• INFORMATION GIVEN:
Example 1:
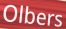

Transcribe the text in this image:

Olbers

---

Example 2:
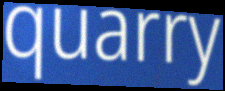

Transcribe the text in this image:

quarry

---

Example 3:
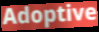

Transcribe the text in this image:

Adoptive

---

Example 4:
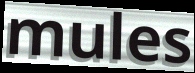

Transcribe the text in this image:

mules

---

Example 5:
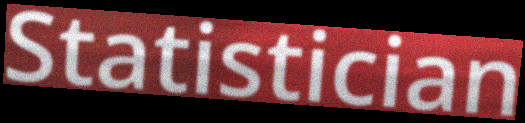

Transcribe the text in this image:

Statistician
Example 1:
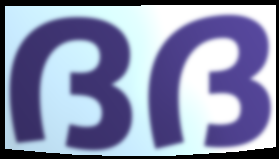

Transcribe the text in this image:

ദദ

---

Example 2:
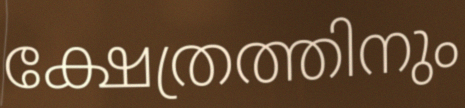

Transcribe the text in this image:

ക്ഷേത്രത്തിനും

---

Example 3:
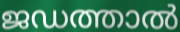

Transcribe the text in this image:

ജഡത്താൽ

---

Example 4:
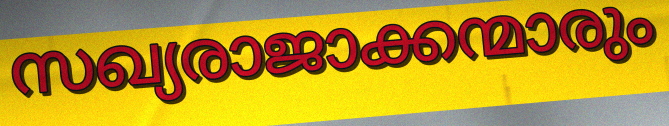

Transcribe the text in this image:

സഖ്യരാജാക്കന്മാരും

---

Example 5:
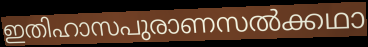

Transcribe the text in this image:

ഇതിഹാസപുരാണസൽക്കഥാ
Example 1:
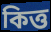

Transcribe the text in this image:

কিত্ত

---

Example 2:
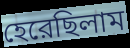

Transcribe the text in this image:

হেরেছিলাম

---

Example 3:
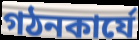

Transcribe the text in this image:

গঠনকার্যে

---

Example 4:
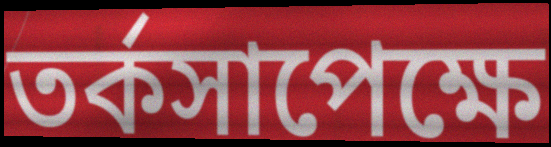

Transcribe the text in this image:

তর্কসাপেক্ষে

• WHAT IS NEEDED: With the pictures removed, set down the entire listing exactly.

• SOLUTION:
Example 1:

Transcribe the text in this image:

Olbers

---

Example 2:

Transcribe the text in this image:

quarry

---

Example 3:

Transcribe the text in this image:

Adoptive

---

Example 4:

Transcribe the text in this image:

mules

---

Example 5:

Transcribe the text in this image:

Statistician
Example 1:

Transcribe the text in this image:

ദദ

---

Example 2:

Transcribe the text in this image:

ക്ഷേത്രത്തിനും

---

Example 3:

Transcribe the text in this image:

ജഡത്താൽ

---

Example 4:

Transcribe the text in this image:

സഖ്യരാജാക്കന്മാരും

---

Example 5:

Transcribe the text in this image:

ഇതിഹാസപുരാണസൽക്കഥാ
Example 1:

Transcribe the text in this image:

কিত্ত

---

Example 2:

Transcribe the text in this image:

হেরেছিলাম

---

Example 3:

Transcribe the text in this image:

গঠনকার্যে

---

Example 4:

Transcribe the text in this image:

তর্কসাপেক্ষে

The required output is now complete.